After waking up from a sleep, many friends asked me to read #manus, which is said to be a truly universal AI Agent in the world, capable of independent thinking, planning and executing complex tasks, and delivering complete results. It sounds very cool, but apart from the voices of many friends who are anxious about losing their jobs, what will it bring to the explosion of web3 DeFai scenarios? Here are my thoughts:
1) About a month ago, OpenAI launched a similar product, Operator. AI can independently complete tasks including restaurant reservations, shopping, ticket booking, and takeout ordering in the browser. Users can supervise visually and take over control at any time.
Not many people discuss the emergence of this agent because it is a single model-driven framework called by the tool. Once users think that key decisions still need intervention, they lose the idea of relying on it to perform tasks.
2) Manus seems to be not much different on the surface, except that it has many more application scenarios, including screening resumes, researching stocks, purchasing real estate, etc., but in fact the difference lies in the framework and execution system behind it. Manus is driven by a multimodal large model and innovatively adopts a multi-signature system.
In short, AI needs to imitate the PDCA cycle of human execution (plan-do-check-act), which will be completed by multiple large models working together. Each model focuses on a specific link, which can reduce the decision-making risk of a single model in executing tasks and improve execution efficiency. The so-called "multi-signature system" is actually a decision verification mechanism for multi-model collaboration, which ensures the reliability of decision-making and execution by requiring joint confirmation from multiple professional models.
3) In this comparison, the advantages of manus are clearly highlighted, and the series of operation experiences shown in the video demo really give people an extraordinary experience. But objectively speaking, Manus's iterative innovation of Operator is just the beginning and has not yet reached the level of subversive revolution.
The key point lies in the complexity of the task execution and the definition of the fault tolerance and success rate of the large model after the non-standard user input prompt is entered.

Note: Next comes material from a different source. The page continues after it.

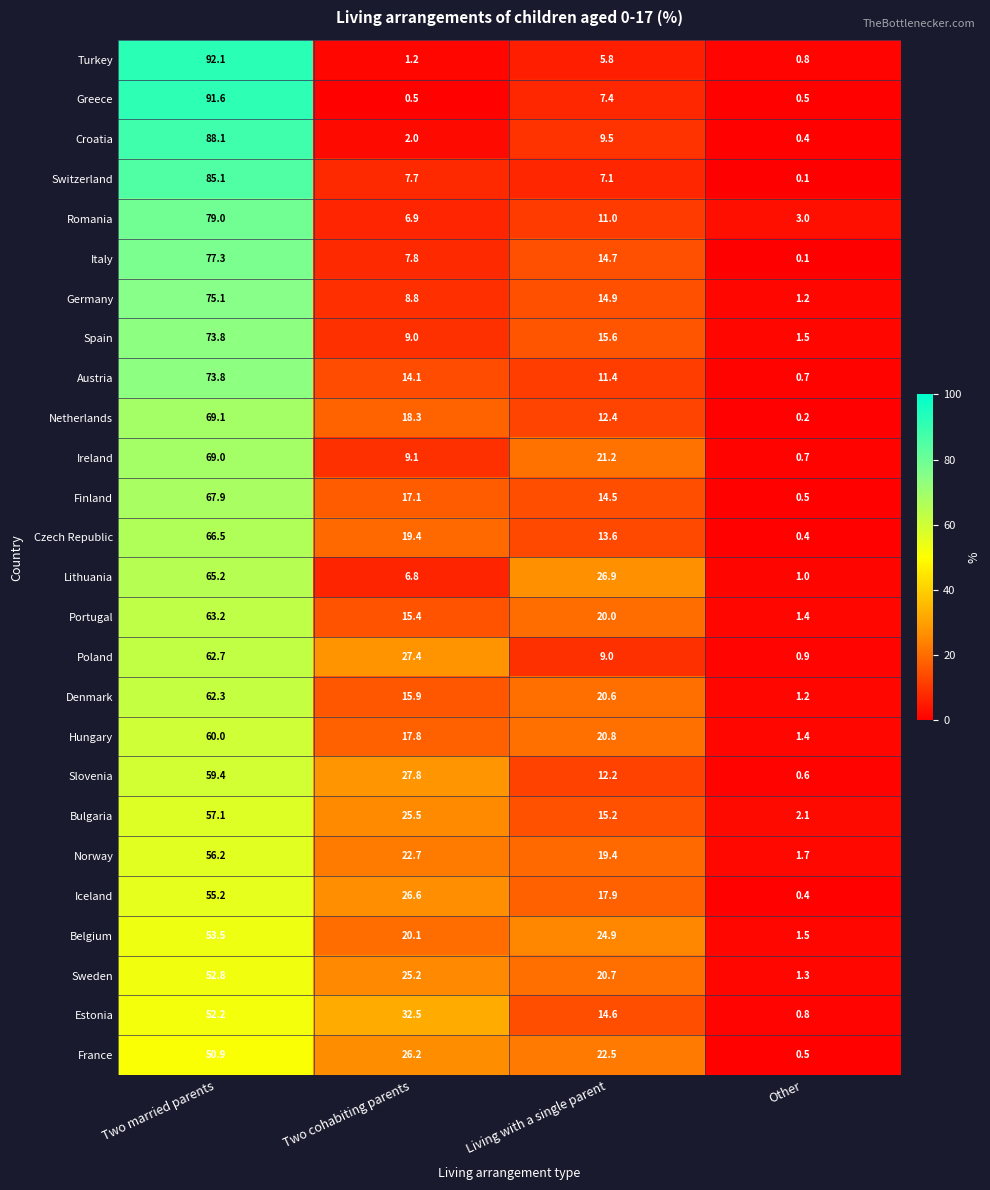

What is the spread (max minus min) of values at Other?

2.9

Otherwise, following this set of innovations, can the DeFai scenario of web3 be maturely applied immediately? Obviously, it cannot be done yet:
For example, in the DeFai scenario, for an agent to execute a transaction decision, an Oracle-layer agent is required to collect and verify on-chain data, perform data integration and analysis, and monitor on-chain prices in real time to capture transaction opportunities. This process poses great challenges to real-time analysis. It is possible that a transaction opportunity that was useful a second ago will no longer exist after the Oracle large model is transmitted to the transaction execution agent (arbitrage window).
This actually exposes the biggest weakness of this type of multimodal large model in making execution decisions: how to connect to the Internet, touch the chain, retrieve and analyze real-time data, analyze transaction opportunities from it, and then capture transactions. The Internet environment is actually not bad. The order prices of many e-commerce websites do not change in real time, which is not easy to cause huge dynamic balance problems for the entire multimodal collaboration. If it is on the chain, such challenges exist almost all the time.
4) Therefore, the emergence of manus will indeed cause a wave of anxiety in the web2 field. After all, many clerical and information processing jobs with high repetitiveness may face the risk of being replaced by AI. But let them be anxious.
We need to objectively understand the role of web3 in promoting DeFai application scenarios:
We have to admit that it is of great significance. After all, the LLM OS and Less Structure more intelligence concepts it proposed, especially the multi-signature system, will provide great inspiration for web3 to expand the combination of DeFi and AI.
This actually corrects a major misunderstanding of most DeFai projects. Don't rely on a large model to achieve complex goals such as autonomous thinking and decision-making of AI Agents. This is simply not practical in financial scenarios.
The realization of the true DeFai vision requires solving complex problems such as the upper limit of the capabilities of single AI models, atomicity assurance of multimodal interactive collaboration, unified resource scheduling and control of multimodal systems, system fault tolerance and fault handling mechanisms, etc.
For example: Oracle layer Agent is responsible for collecting and analyzing on-chain data and monitoring prices to form an effective data source;
The decision-making agent analyzes and assesses risks based on the data fed by Oracle, and formulates a set of decisions and action plans;
The execution layer agent executes according to the various solutions given by the decision-making layer and takes into account the actual situation, including gas fee optimization, cross-chain status, transaction sorting conflicts, etc.
Only when this series of agents are powerful at the same time and a huge system framework is established, a true DeFai revolution will be launched.